> [INSTRUCTIONS TO FOLLOW]
Please report every line of the rows that contains the string "스트림이".

(Dataset entries)

══════════

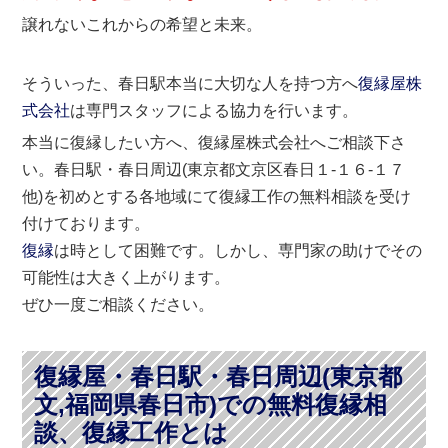
譲れないこれからの希望と未来。
そういった、春日駅本当に大切な人を持つ方へ
復縁屋株
式会社
は専門スタッフによる協力を行います。
本当に復縁したい方へ、復縁屋株式会社へご相談下さ
い。春日駅・春日周辺(東京都文京区春日１-１６-１７
他)を初めとする各地域にて復縁工作の無料相談を受け
付けております。
復縁
は時として困難です。しかし、専門家の助けでその
可能性は大きく上がります。
ぜひ一度ご相談ください。
復縁屋・春日駅・春日周辺(東京都
文,福岡県春日市)での無料復縁相
談、復縁工作とは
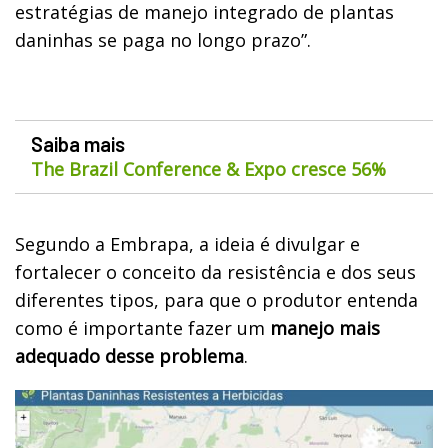
estratégias de manejo integrado de plantas
daninhas se paga no longo prazo”.
Saiba mais
The Brazil Conference & Expo cresce 56%
Segundo a Embrapa, a ideia é divulgar e
fortalecer o conceito da resistência e dos seus
diferentes tipos, para que o produtor entenda
como é importante fazer um
manejo mais
adequado desse problema
.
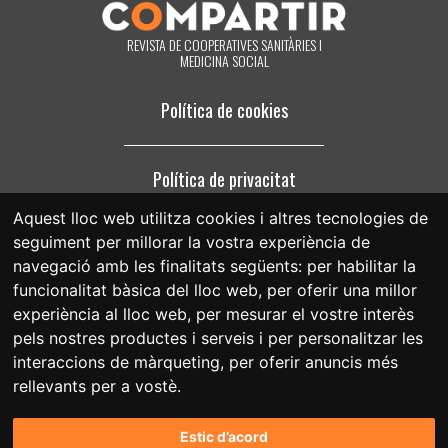
correu electrònic que rebi de la nostra part, o posant-se en contacte
amb nosaltres en el correu electrònic compartir@fespriu.org.
REVISTA DE COOPERATIVES SANITÀRIES I
MEDICINA SOCIAL
Política de cookies
Política de privacitat
Aquest lloc web utilitza cookies i altres tecnologies de
seguiment per millorar la vostra experiència de
Avís legal
navegació amb les finalitats següents:
per habilitar la
funcionalitat bàsica del lloc web
,
per oferir una millor
experiència al lloc web
,
per mesurar el vostre interès
pels nostres productes i serveis i per personalitzar les
interaccions de màrqueting
,
per oferir anuncis més
rellevants per a vostè
.
Estic d’acord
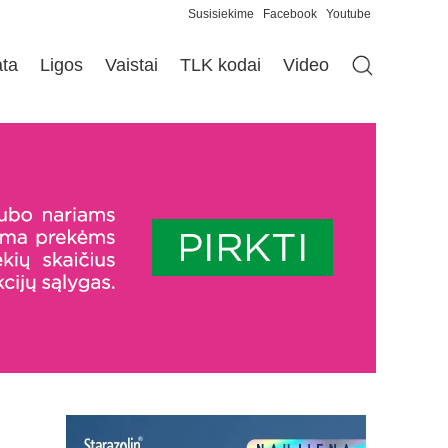
Susisiekime
Facebook
Youtube
ata
Ligos
Vaistai
TLK kodai
Video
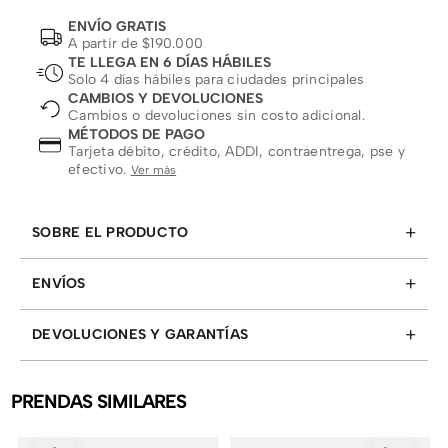
ENVÍO GRATIS
A partir de $190.000
TE LLEGA EN 6 DÍAS HÁBILES
Solo 4 días hábiles para ciudades principales
CAMBIOS Y DEVOLUCIONES
Cambios o devoluciones sin costo adicional.
MÉTODOS DE PAGO
Tarjeta débito, crédito, ADDI, contraentrega, pse y
efectivo.
Ver más
+
SOBRE EL PRODUCTO
+
ENVÍOS
+
DEVOLUCIONES Y GARANTÍAS
PRENDAS SIMILARES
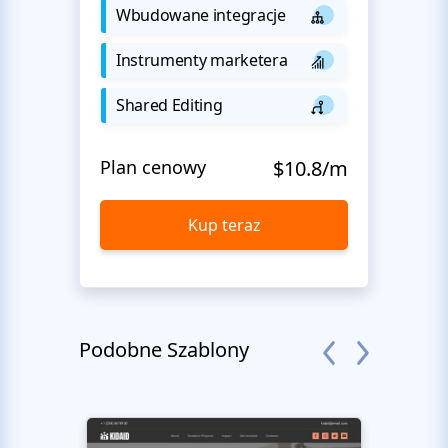
Wbudowane integracje
Instrumenty marketera
Shared Editing
Plan cenowy
$10.8/m
Kup teraz
Podobne Szablony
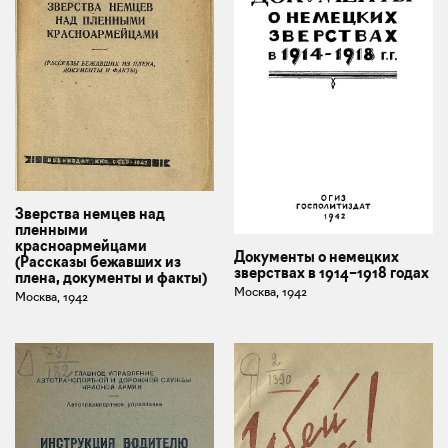
Зверства немцев над
пленными
красноармейцами
Документы о немецких
(Рассказы бежавших из
зверствах в 1914–1918 годах
плена, документы и факты)
Москва, 1942
Москва, 1942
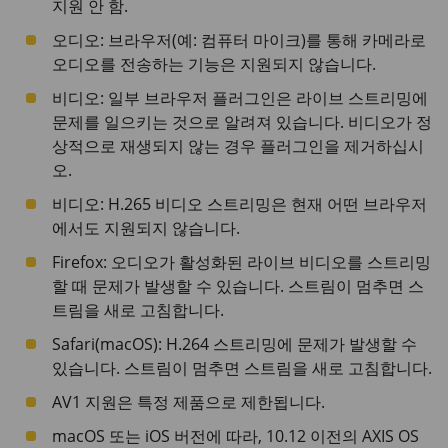
지원 안 함.
오디오: 브라우저(예: 컴퓨터 마이크)를 통해 카메라로
오디오를 전송하는 기능은 지원되지 않습니다.
비디오: 일부 브라우저 플러그인은 라이브 스트리밍에
문제를 일으키는 것으로 알려져 있습니다. 비디오가 정
상적으로 재생되지 않는 경우 플러그인을 제거하십시
오.
비디오: H.265 비디오 스트리밍은 현재 어떤 브라우저
에서도 지원되지 않습니다.
Firefox: 오디오가 활성화된 라이브 비디오를 스트리밍
할 때 문제가 발생할 수 있습니다. 스트림이 멈추면 스
트림을 새로 고침합니다.
Safari(macOS): H.264 스트리밍에 문제가 발생할 수
있습니다. 스트림이 멈추면 스트림을 새로 고침합니다.
AV1 지원은 특정 제품으로 제한됩니다.
macOS 또는 iOS 버전에 따라, 10.12 이전의 AXIS OS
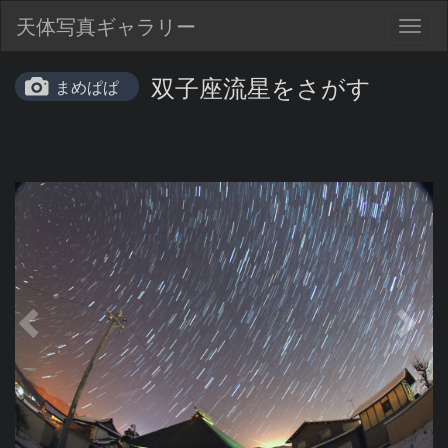
天体写真ギャラリー
Togg
navig
双子座流星をさがす
まめぱぱ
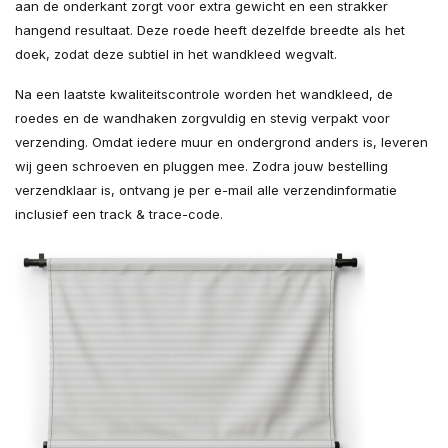
aan de onderkant zorgt voor extra gewicht en een strakker
hangend resultaat. Deze roede heeft dezelfde breedte als het
doek, zodat deze subtiel in het wandkleed wegvalt.
Na een laatste kwaliteitscontrole worden het wandkleed, de
roedes en de wandhaken zorgvuldig en stevig verpakt voor
verzending. Omdat iedere muur en ondergrond anders is, leveren
wij geen schroeven en pluggen mee. Zodra jouw bestelling
verzendklaar is, ontvang je per e-mail alle verzendinformatie
inclusief een track & trace-code.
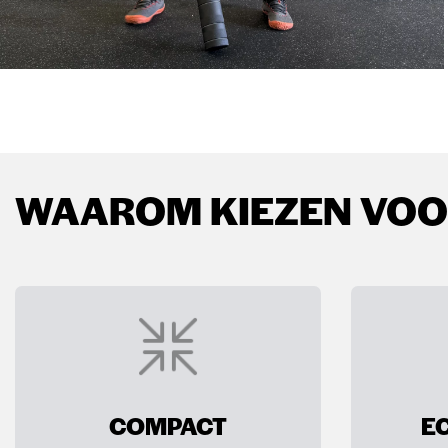
WAAROM KIEZEN VOOR
COMPACT
E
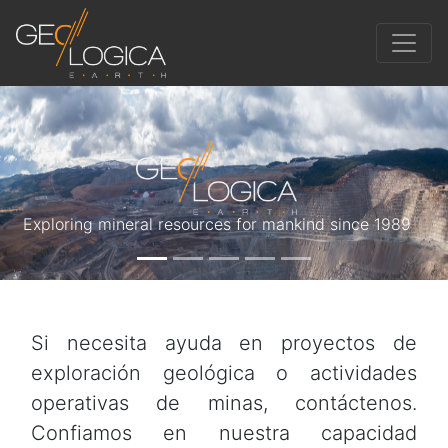
Exploring mineral resources for mankind since 1989
Si necesita ayuda en proyectos de
exploración geológica o actividades
operativas de minas, contáctenos.
Confiamos en nuestra capacidad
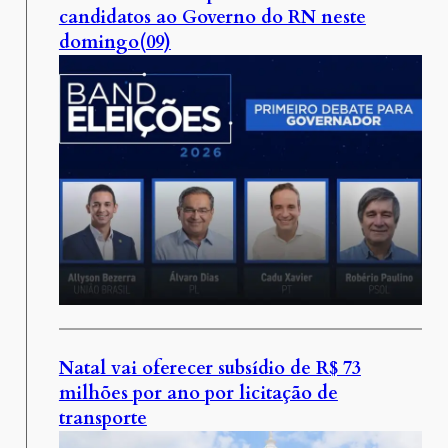
candidatos ao Governo do RN neste
domingo(09)
Natal vai oferecer subsídio de R$ 73
milhões por ano por licitação de
transporte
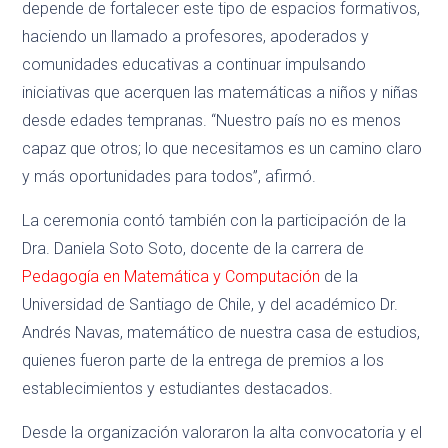
depende de fortalecer este tipo de espacios formativos,
haciendo un llamado a profesores, apoderados y
comunidades educativas a continuar impulsando
iniciativas que acerquen las matemáticas a niños y niñas
desde edades tempranas. “Nuestro país no es menos
capaz que otros; lo que necesitamos es un camino claro
y más oportunidades para todos”, afirmó.
La ceremonia contó también con la participación de la
Dra. Daniela Soto Soto, docente de la carrera de
Pedagogía en Matemática y Computación
de la
Universidad de Santiago de Chile, y del académico Dr.
Andrés Navas, matemático de nuestra casa de estudios,
quienes fueron parte de la entrega de premios a los
establecimientos y estudiantes destacados.
Desde la organización valoraron la alta convocatoria y el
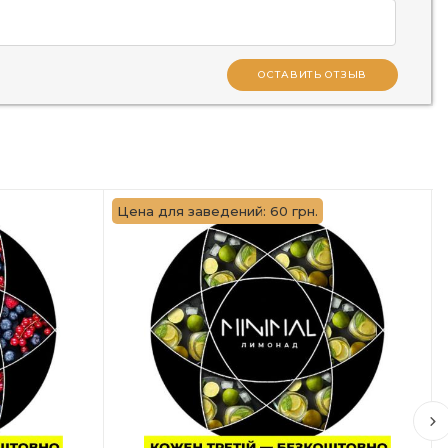
ОСТАВИТЬ ОТЗЫВ
Цена для заведений: 60 грн.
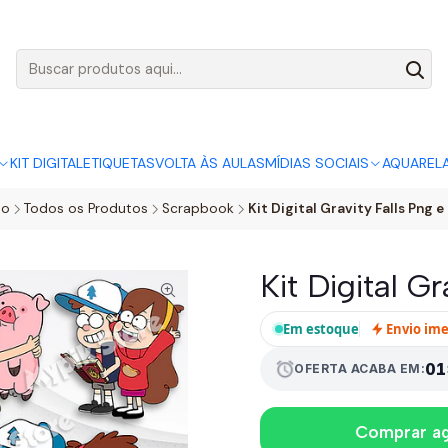
AGO:
R$ 5,00
SÓ HOJE, QUASE TODO O SITE POR
ACABA
KIT DIGITAL
ETIQUETAS
VOLTA ÀS AULAS
MÍDIAS SOCIAIS
AQUAREL
io
Todos os Produtos
Scrapbook
Kit Digital Gravity Falls Png e
Kit Digital G
Em estoque
Envio im
01
alarm
OFERTA ACABA EM:
Comprar a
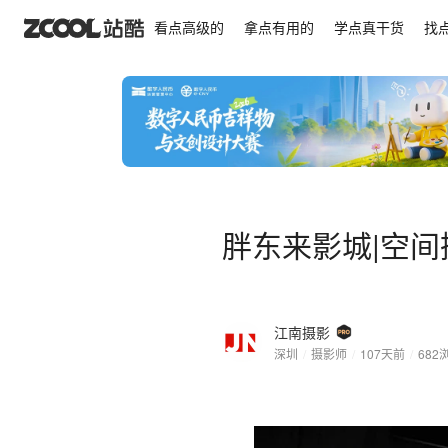
胖东来影城|空间摄影美学×壹正企划设计
看点高级的
拿点有用的
学点真干货
找
胖东来影城|空间
江南摄影
深圳
/
摄影师
/
107天前
/
682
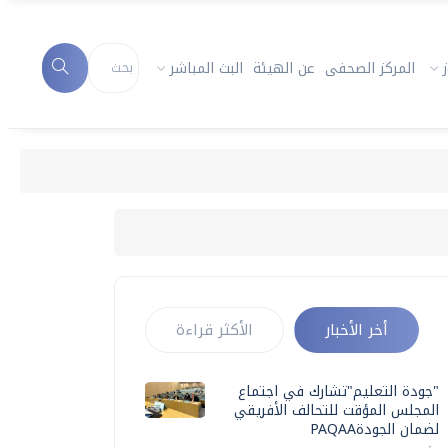
المركز الصحفى
عن الهيئة
البث المباشر
أخر الأخبار
الأكثر قراءة
"جودة التعليم"تشارك في اجتماع
المجلس المؤقت للتحالف الأفريقي
لضمان الجودةPAQAA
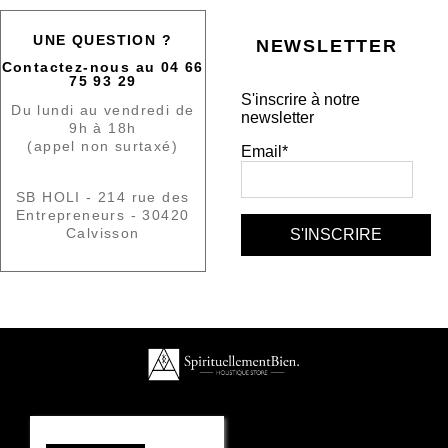
UNE QUESTION ?
NEWSLETTER
Contactez-nous au 04 66
75 93 29
S'inscrire à notre
Du lundi au vendredi de
newsletter
9h à 18h
(appel non surtaxé)
Email*
SB HOLI - 214 rue des
Entrepreneurs - 30420
Calvisson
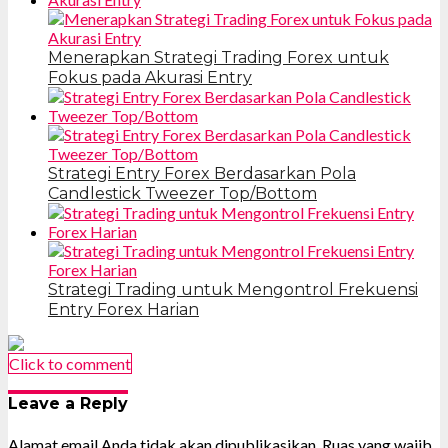
Menerapkan Strategi Trading Forex untuk
Fokus pada Akurasi Entry
Strategi Entry Forex Berdasarkan Pola
Candlestick Tweezer Top/Bottom
Strategi Trading untuk Mengontrol Frekuensi
Entry Forex Harian
Click to comment
Leave a Reply
Alamat email Anda tidak akan dipublikasikan.
Ruas yang wajib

══════════

> [TASK ANSWER]
할 때 문제가 발생할 수 있습니다. 스트림이 멈추면 스
있습니다. 스트림이 멈추면 스트림을 새로 고침합니다.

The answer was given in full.